At the time of approval, 5 of the 20 drugs carried a boxed warning of a significant safety risk, 8 carried a requirement of special risk management, and 8 carried a warning or contraindication for hypersensitivity. Since approval, 5 drugs received a new or expanded boxed warning, raising the total number to 7 drugs. One drug received new contraindications, and 4 drugs received additional warnings or precautions.

Shifting Situation

“The testing of new drugs has shifted from a situation in which most testing was conducted prior to initial approval to a situation in which many innovative drugs are more rapidly approved after a small trial in a narrower patient population, with extensive additional testing conducted after approval,” the researchers conclude. “Our findings suggest that the shift has made it more difficult to balance the benefits and risks of new drugs.”

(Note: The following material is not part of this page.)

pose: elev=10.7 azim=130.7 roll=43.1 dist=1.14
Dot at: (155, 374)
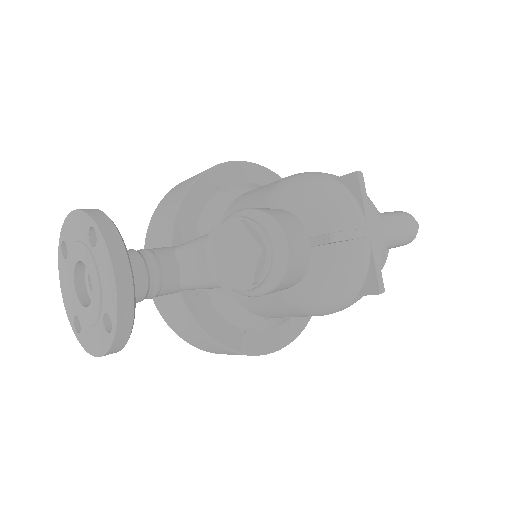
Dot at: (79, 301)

The seriousness of the problem can hardly be overstated, according to Daniel Carpenter, PhD, from the Radcliffe Institute for Advanced Study, Harvard University, Cambridge, Massachusetts. “If the FDA’s requirements for new drugs, both premarket and postmarket, are weakened, trust in both the efficacy and safety of prescription drugs is likely to be weakened,” he writes in an accompanying commentary. “The stakes of the current policy debates could not be higher. There is scarcely a feature of the American health care system that does not depend on evidence-based trust in prescription drugs, ratified and enforced by the FDA.”